- **RECORDED INFORMATION**:
-=-=-

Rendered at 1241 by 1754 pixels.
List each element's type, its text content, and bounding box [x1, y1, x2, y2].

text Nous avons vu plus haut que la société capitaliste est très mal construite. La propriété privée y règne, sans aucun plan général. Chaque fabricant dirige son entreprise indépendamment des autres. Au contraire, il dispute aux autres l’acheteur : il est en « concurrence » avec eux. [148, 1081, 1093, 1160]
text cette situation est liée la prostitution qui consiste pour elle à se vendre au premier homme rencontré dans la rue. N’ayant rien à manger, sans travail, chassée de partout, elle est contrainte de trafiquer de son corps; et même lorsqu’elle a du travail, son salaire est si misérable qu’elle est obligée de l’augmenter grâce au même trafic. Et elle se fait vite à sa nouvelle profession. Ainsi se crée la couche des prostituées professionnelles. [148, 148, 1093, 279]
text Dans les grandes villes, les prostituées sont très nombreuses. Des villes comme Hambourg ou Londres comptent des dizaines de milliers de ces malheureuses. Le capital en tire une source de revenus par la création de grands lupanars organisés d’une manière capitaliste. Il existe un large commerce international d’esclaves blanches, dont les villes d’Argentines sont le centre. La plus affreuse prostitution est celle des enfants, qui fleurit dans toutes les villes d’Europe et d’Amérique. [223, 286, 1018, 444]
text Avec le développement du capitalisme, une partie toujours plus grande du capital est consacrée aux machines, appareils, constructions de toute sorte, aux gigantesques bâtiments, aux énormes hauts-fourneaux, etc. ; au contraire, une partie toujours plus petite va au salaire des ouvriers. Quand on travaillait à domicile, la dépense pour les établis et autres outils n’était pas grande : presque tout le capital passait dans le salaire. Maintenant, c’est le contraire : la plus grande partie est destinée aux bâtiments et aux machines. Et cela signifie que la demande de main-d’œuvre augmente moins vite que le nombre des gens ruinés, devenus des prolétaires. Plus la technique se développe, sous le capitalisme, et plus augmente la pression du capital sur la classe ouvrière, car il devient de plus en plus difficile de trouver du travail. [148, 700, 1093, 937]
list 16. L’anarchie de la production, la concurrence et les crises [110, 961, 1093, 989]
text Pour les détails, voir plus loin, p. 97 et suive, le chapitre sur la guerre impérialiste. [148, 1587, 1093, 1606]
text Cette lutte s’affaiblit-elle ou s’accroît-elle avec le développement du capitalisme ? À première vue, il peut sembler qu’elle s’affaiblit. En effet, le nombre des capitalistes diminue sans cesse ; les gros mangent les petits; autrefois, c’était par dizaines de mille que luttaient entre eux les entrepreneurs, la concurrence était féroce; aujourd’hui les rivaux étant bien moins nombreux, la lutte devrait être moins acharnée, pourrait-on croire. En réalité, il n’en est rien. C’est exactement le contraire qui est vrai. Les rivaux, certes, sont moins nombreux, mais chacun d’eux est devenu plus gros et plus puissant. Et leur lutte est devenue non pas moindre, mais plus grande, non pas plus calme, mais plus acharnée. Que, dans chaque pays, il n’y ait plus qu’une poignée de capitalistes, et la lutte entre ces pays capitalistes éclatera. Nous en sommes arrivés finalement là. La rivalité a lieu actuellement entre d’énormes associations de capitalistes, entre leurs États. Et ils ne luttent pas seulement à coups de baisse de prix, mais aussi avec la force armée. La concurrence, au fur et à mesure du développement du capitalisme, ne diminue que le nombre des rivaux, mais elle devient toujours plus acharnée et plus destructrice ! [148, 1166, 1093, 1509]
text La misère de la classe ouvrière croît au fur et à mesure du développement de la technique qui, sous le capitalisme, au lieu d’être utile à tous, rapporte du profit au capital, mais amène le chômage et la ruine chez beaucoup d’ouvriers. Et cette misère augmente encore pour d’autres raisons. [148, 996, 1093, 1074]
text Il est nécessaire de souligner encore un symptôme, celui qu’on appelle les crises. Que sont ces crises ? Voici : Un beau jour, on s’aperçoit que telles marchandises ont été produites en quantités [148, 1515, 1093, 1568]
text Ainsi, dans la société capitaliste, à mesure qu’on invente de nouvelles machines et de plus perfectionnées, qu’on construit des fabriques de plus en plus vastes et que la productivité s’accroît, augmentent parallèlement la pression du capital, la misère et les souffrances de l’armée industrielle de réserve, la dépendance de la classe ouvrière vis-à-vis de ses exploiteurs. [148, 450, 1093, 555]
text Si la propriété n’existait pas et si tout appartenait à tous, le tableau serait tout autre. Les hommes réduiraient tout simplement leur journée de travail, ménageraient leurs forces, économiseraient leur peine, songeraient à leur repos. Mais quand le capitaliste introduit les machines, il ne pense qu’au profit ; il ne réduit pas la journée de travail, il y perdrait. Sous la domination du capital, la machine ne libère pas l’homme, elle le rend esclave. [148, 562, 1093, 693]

-=-=-

- **TASK**:
Return all of the lines above, unchanged and in the same order.

- **REPLY TO THE EXERCISE**:
Rendered at 1241 by 1754 pixels.
List each element's type, its text content, and bounding box [x1, y1, x2, y2].

text Nous avons vu plus haut que la société capitaliste est très mal construite. La propriété privée y règne, sans aucun plan général. Chaque fabricant dirige son entreprise indépendamment des autres. Au contraire, il dispute aux autres l’acheteur : il est en « concurrence » avec eux. [148, 1081, 1093, 1160]
text cette situation est liée la prostitution qui consiste pour elle à se vendre au premier homme rencontré dans la rue. N’ayant rien à manger, sans travail, chassée de partout, elle est contrainte de trafiquer de son corps; et même lorsqu’elle a du travail, son salaire est si misérable qu’elle est obligée de l’augmenter grâce au même trafic. Et elle se fait vite à sa nouvelle profession. Ainsi se crée la couche des prostituées professionnelles. [148, 148, 1093, 279]
text Dans les grandes villes, les prostituées sont très nombreuses. Des villes comme Hambourg ou Londres comptent des dizaines de milliers de ces malheureuses. Le capital en tire une source de revenus par la création de grands lupanars organisés d’une manière capitaliste. Il existe un large commerce international d’esclaves blanches, dont les villes d’Argentines sont le centre. La plus affreuse prostitution est celle des enfants, qui fleurit dans toutes les villes d’Europe et d’Amérique. [223, 286, 1018, 444]
text Avec le développement du capitalisme, une partie toujours plus grande du capital est consacrée aux machines, appareils, constructions de toute sorte, aux gigantesques bâtiments, aux énormes hauts-fourneaux, etc. ; au contraire, une partie toujours plus petite va au salaire des ouvriers. Quand on travaillait à domicile, la dépense pour les établis et autres outils n’était pas grande : presque tout le capital passait dans le salaire. Maintenant, c’est le contraire : la plus grande partie est destinée aux bâtiments et aux machines. Et cela signifie que la demande de main-d’œuvre augmente moins vite que le nombre des gens ruinés, devenus des prolétaires. Plus la technique se développe, sous le capitalisme, et plus augmente la pression du capital sur la classe ouvrière, car il devient de plus en plus difficile de trouver du travail. [148, 700, 1093, 937]
list 16. L’anarchie de la production, la concurrence et les crises [110, 961, 1093, 989]
text Pour les détails, voir plus loin, p. 97 et suive, le chapitre sur la guerre impérialiste. [148, 1587, 1093, 1606]
text Cette lutte s’affaiblit-elle ou s’accroît-elle avec le développement du capitalisme ? À première vue, il peut sembler qu’elle s’affaiblit. En effet, le nombre des capitalistes diminue sans cesse ; les gros mangent les petits; autrefois, c’était par dizaines de mille que luttaient entre eux les entrepreneurs, la concurrence était féroce; aujourd’hui les rivaux étant bien moins nombreux, la lutte devrait être moins acharnée, pourrait-on croire. En réalité, il n’en est rien. C’est exactement le contraire qui est vrai. Les rivaux, certes, sont moins nombreux, mais chacun d’eux est devenu plus gros et plus puissant. Et leur lutte est devenue non pas moindre, mais plus grande, non pas plus calme, mais plus acharnée. Que, dans chaque pays, il n’y ait plus qu’une poignée de capitalistes, et la lutte entre ces pays capitalistes éclatera. Nous en sommes arrivés finalement là. La rivalité a lieu actuellement entre d’énormes associations de capitalistes, entre leurs États. Et ils ne luttent pas seulement à coups de baisse de prix, mais aussi avec la force armée. La concurrence, au fur et à mesure du développement du capitalisme, ne diminue que le nombre des rivaux, mais elle devient toujours plus acharnée et plus destructrice ! [148, 1166, 1093, 1509]
text La misère de la classe ouvrière croît au fur et à mesure du développement de la technique qui, sous le capitalisme, au lieu d’être utile à tous, rapporte du profit au capital, mais amène le chômage et la ruine chez beaucoup d’ouvriers. Et cette misère augmente encore pour d’autres raisons. [148, 996, 1093, 1074]
text Il est nécessaire de souligner encore un symptôme, celui qu’on appelle les crises. Que sont ces crises ? Voici : Un beau jour, on s’aperçoit que telles marchandises ont été produites en quantités [148, 1515, 1093, 1568]
text Ainsi, dans la société capitaliste, à mesure qu’on invente de nouvelles machines et de plus perfectionnées, qu’on construit des fabriques de plus en plus vastes et que la productivité s’accroît, augmentent parallèlement la pression du capital, la misère et les souffrances de l’armée industrielle de réserve, la dépendance de la classe ouvrière vis-à-vis de ses exploiteurs. [148, 450, 1093, 555]
text Si la propriété n’existait pas et si tout appartenait à tous, le tableau serait tout autre. Les hommes réduiraient tout simplement leur journée de travail, ménageraient leurs forces, économiseraient leur peine, songeraient à leur repos. Mais quand le capitaliste introduit les machines, il ne pense qu’au profit ; il ne réduit pas la journée de travail, il y perdrait. Sous la domination du capital, la machine ne libère pas l’homme, elle le rend esclave. [148, 562, 1093, 693]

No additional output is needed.